[Start of section]

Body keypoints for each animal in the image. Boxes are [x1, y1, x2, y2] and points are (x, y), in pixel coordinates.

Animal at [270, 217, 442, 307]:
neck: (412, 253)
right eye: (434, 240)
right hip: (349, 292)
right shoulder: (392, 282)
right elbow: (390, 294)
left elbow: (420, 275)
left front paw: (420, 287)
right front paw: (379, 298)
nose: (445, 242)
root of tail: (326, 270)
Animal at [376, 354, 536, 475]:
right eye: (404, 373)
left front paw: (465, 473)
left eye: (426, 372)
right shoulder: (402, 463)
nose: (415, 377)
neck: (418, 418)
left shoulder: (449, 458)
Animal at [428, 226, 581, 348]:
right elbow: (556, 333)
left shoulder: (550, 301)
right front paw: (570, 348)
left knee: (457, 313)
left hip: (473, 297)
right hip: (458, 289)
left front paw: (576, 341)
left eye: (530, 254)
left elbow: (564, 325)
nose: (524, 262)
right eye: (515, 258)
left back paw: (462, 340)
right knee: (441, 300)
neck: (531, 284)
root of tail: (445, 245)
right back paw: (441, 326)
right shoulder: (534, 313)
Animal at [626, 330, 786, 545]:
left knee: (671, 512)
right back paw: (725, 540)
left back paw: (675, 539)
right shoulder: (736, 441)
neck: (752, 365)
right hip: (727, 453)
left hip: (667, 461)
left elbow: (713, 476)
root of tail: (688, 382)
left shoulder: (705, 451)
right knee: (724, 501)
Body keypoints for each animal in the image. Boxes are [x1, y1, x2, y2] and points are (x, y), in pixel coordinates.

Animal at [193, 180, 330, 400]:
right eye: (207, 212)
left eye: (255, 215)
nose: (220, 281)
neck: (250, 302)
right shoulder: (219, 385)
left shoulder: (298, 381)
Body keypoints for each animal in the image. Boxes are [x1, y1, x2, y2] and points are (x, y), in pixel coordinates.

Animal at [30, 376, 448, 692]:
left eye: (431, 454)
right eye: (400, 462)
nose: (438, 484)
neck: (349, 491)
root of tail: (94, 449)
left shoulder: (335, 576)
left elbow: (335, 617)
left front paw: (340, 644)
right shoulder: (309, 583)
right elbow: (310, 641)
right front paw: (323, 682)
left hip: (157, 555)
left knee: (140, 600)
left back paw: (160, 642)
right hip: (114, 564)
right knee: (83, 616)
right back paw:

[End of section]

INSTRUCTIONS FOR THE TASK
Each line above from the one with "right hip: (458, 289)" up to and including the one with "nose: (220, 281)" must be set down exactly, and no line outside that span may appear.

SOLUTION
right hip: (458, 289)
left front paw: (576, 341)
left eye: (530, 254)
left elbow: (564, 325)
nose: (524, 262)
right eye: (515, 258)
left back paw: (462, 340)
right knee: (441, 300)
neck: (531, 284)
root of tail: (445, 245)
right back paw: (441, 326)
right shoulder: (534, 313)
Animal at [626, 330, 786, 545]:
left knee: (671, 512)
right back paw: (725, 540)
left back paw: (675, 539)
right shoulder: (736, 441)
neck: (752, 365)
right hip: (727, 453)
left hip: (667, 461)
left elbow: (713, 476)
root of tail: (688, 382)
left shoulder: (705, 451)
right knee: (724, 501)
Body keypoints for each animal in the image. Boxes are [x1, y1, x2, y2] and points are (x, y), in pixel coordinates.

Animal at [193, 180, 330, 400]:
right eye: (207, 212)
left eye: (255, 215)
nose: (220, 281)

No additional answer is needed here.